Desde seu longa de estreia, O Retorno, de 2004, o cinema do russo Andrey Zvyagintsev trafega entre a denúncia dos males do mundo e os efeitos da dor que sente o ser humano devassado por estes males. Parece tudo a mesma coisa, mas, no primeiro caso, o alvo é a exposição, o simples desejo de revelar, propagar, difundir suas acusações, que quase se tornou um gênero cinematográfico. No segundo, há um passo adiante, que busca a problematização, quando o autor parece realmente interessado em discutir as questões que apresenta.

Quando consegue alcançar seu segundo alvo, o cineasta chega a seus melhores resultados, caso de seu primeiro filme e de seu longa anterior, Leviatã. Quando parece estancar no problema e não necessariamente em suas consequências, ele passa a substituir o que seriam discussões mais profundas por um retrato de malvadezas ou um jogo de tortura dos personagens. Em ambos os casos, recorrendo a um excesso de estetização, como fez em Elena e no novo Sem Amor, Zvyagintsev aceita o risco e assume a banalização, transformando suas histórias em lições de moral tortas, como se ele detivesse o poder do julgamento.

Sem AmorO filme – que quase provocou tiro, porrada e bomba por ter uma sessão única na Mostra de Cinema de São Paulo – estabece seus vilões, um casal em processo de divórcio, nos primeiros minutos para deixar claro quais são os culpados pelo que acontece nas duas horas que vêm a seguir. Com as pessoas que o espectador deve odiar bem definidas em sequências maniqueístas que os classificam como apáticos ou amorais, ou os dois, Andrey Zvyagintsev pode dedicar seu talento para enquadrar, mover a câmera, encontrar planos bonitos para emoldurar a perplexidade da história, que, na melhor tradição do cinema social europeu, vira uma grande metáfora do país, a Rússia, através dos personagens (acusados, julgados e condenados como seres escrotos), caracterizados da maneira mais linear possível, sem qualquer nuance.
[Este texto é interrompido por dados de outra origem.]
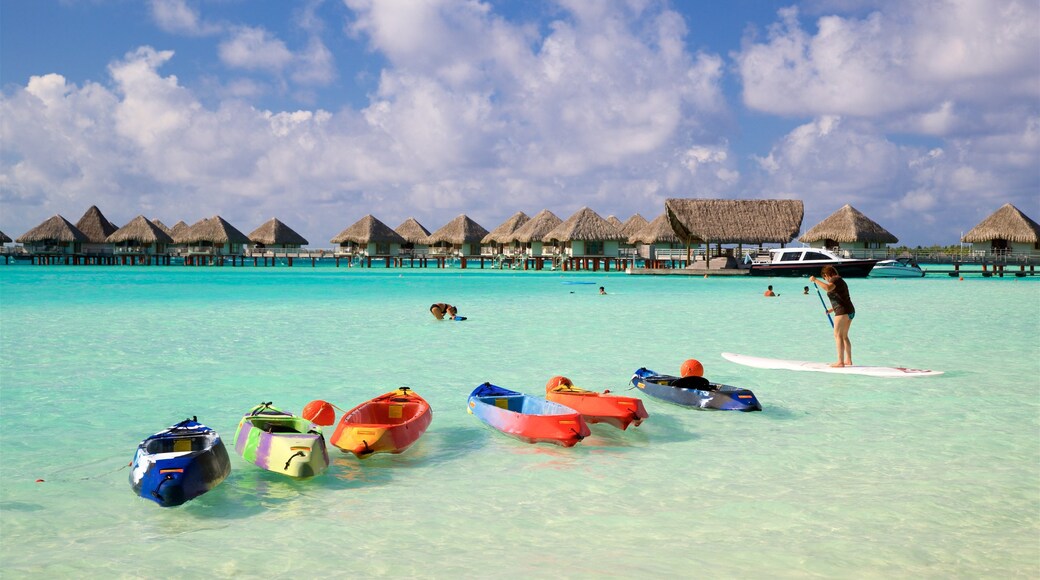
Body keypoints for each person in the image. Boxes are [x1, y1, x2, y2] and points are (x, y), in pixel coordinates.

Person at [809, 265, 855, 367]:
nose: (825, 280)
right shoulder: (839, 280)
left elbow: (828, 288)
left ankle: (840, 362)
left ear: (826, 275)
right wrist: (832, 309)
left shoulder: (835, 279)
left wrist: (815, 280)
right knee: (844, 336)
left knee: (837, 336)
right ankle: (848, 360)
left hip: (843, 312)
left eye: (824, 278)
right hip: (849, 310)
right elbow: (841, 297)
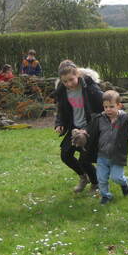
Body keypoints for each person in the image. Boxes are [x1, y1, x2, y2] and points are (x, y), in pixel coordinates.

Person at [54, 59, 103, 193]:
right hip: (74, 127)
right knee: (66, 155)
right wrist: (59, 124)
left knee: (84, 159)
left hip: (89, 127)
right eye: (65, 81)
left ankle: (95, 183)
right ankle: (84, 177)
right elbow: (61, 110)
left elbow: (103, 106)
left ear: (78, 75)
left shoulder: (90, 87)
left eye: (71, 79)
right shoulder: (63, 91)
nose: (69, 84)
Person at [83, 90, 128, 205]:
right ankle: (105, 195)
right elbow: (89, 129)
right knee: (101, 179)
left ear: (119, 105)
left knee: (116, 178)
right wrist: (82, 133)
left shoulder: (124, 119)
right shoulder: (99, 119)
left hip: (117, 155)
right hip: (102, 155)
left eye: (111, 106)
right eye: (105, 107)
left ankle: (125, 183)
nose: (108, 109)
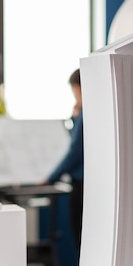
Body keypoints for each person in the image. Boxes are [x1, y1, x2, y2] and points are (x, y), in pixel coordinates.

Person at [43, 69, 84, 254]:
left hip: (82, 185)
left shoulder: (87, 112)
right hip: (89, 184)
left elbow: (75, 151)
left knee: (81, 240)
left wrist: (50, 177)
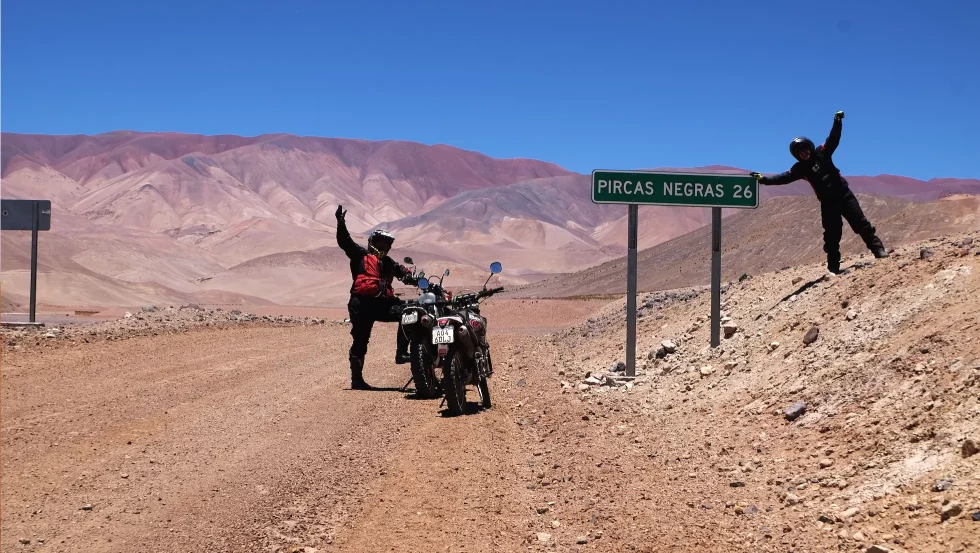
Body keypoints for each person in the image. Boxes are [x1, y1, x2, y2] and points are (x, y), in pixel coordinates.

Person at [750, 111, 889, 275]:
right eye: (799, 152)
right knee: (831, 235)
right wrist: (764, 180)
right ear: (797, 155)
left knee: (861, 223)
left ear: (809, 147)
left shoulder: (822, 152)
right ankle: (833, 268)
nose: (803, 153)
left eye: (804, 149)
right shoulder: (800, 169)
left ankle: (879, 251)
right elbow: (783, 178)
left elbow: (834, 139)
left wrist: (837, 121)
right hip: (828, 203)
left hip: (844, 195)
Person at [335, 205, 416, 390]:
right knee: (360, 340)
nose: (383, 247)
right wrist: (341, 224)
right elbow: (345, 242)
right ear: (372, 242)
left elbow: (406, 275)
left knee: (409, 312)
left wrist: (418, 280)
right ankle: (357, 380)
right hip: (361, 305)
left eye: (386, 245)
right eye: (380, 244)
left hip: (376, 305)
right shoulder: (360, 255)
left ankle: (401, 353)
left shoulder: (389, 263)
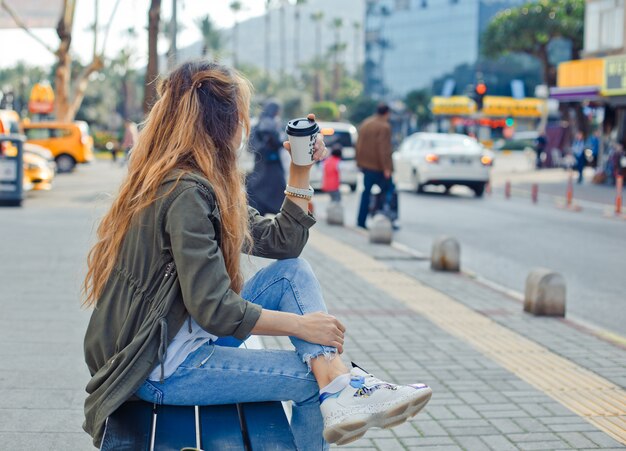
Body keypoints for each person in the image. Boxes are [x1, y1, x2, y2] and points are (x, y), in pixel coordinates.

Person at [81, 61, 432, 450]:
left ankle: (338, 386)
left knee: (291, 273)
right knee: (310, 382)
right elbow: (214, 309)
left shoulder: (197, 180)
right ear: (224, 123)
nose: (243, 128)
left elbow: (282, 243)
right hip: (155, 366)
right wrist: (302, 327)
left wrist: (300, 169)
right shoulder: (187, 194)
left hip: (171, 338)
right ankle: (339, 387)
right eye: (241, 117)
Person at [355, 103, 393, 229]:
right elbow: (384, 149)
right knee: (389, 190)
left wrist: (359, 162)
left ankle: (361, 220)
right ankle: (383, 219)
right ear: (387, 113)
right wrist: (387, 168)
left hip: (365, 166)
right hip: (379, 168)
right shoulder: (384, 127)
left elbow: (358, 144)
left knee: (366, 193)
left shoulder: (366, 123)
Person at [246, 100, 286, 215]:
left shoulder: (258, 123)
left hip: (260, 164)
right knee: (276, 192)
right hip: (271, 165)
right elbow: (276, 141)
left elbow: (252, 146)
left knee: (257, 191)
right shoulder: (270, 123)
Em maior ou menor grau, o diretor sempre trabalhou com este mecanismo, mas diferentemente de seu último filme, Leviatã, em que ele mergulha em personagens mais sólidos por meio de uma trama igualmente mais consistente (e consegue dar seu depoimento sobre como as coisas acontecem por aquelas bandas), neste a metáfora parece ser vendida como uma grande sacada, como se Zvyagintsev se gabasse de estabelecer um espelho num microcosmo tão distante do objetivo final do filme.
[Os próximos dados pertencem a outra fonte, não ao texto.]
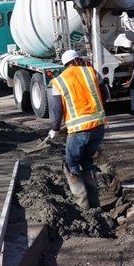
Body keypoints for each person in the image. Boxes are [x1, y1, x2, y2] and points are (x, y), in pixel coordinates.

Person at [47, 49, 108, 209]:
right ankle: (95, 204)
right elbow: (105, 95)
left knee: (71, 163)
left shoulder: (59, 81)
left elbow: (57, 108)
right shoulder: (91, 72)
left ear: (65, 64)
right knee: (87, 162)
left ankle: (83, 206)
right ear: (78, 60)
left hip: (79, 130)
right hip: (98, 127)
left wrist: (54, 128)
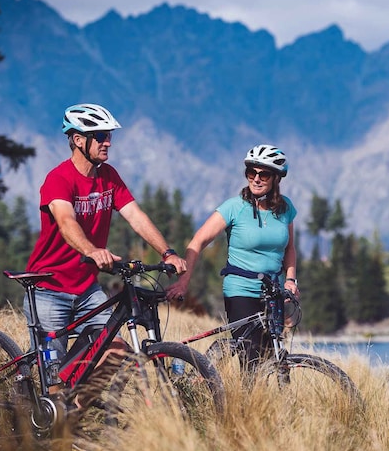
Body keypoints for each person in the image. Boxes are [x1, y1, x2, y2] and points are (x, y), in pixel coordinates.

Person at [25, 103, 187, 372]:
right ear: (78, 140)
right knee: (52, 378)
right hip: (49, 289)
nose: (108, 142)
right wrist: (91, 250)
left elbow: (135, 216)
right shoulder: (58, 179)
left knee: (114, 350)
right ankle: (47, 404)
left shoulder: (109, 177)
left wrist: (167, 252)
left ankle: (74, 410)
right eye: (100, 136)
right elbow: (66, 222)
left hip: (86, 288)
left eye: (109, 136)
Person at [166, 144, 298, 372]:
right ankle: (246, 403)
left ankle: (264, 398)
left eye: (263, 174)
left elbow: (290, 249)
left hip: (273, 290)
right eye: (251, 173)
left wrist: (290, 280)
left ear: (276, 178)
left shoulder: (286, 208)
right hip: (240, 289)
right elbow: (197, 242)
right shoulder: (234, 207)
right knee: (252, 359)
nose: (256, 179)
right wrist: (183, 282)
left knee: (274, 356)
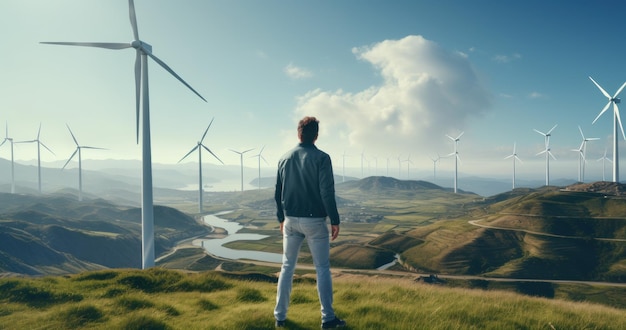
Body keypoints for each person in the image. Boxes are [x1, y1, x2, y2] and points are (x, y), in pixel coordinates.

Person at [273, 116, 346, 329]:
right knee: (322, 268)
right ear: (316, 135)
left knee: (287, 267)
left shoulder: (284, 158)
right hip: (315, 221)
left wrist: (281, 218)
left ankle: (280, 316)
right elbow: (326, 192)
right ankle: (328, 318)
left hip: (290, 220)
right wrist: (335, 219)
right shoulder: (322, 158)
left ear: (298, 133)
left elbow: (277, 193)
Também é grotesco como ele usa o sexo como elemento “do mal” no novo longa. As sequências de introdução de cada um dos personagens do casal principal terminam com cenas de sexo que dão uma espécie de “palavra final” sobre o caráter de cada um deles e de sua relação com o filho. Se existe alguma tentativa de humanizar os protagonistas, ela acontece tarde demais, quando o sentimento mais forte em quem assiste ao filme já é o de que eles merecem punição pelos crimes cometidos. É lamentável desperdiçar personagens que poderiam ser bem complexos em decisões maneiristas e rasas que parecer servir unicamente para fazer valer o clamor por vingança neste mundo dominado por fundamentalismos.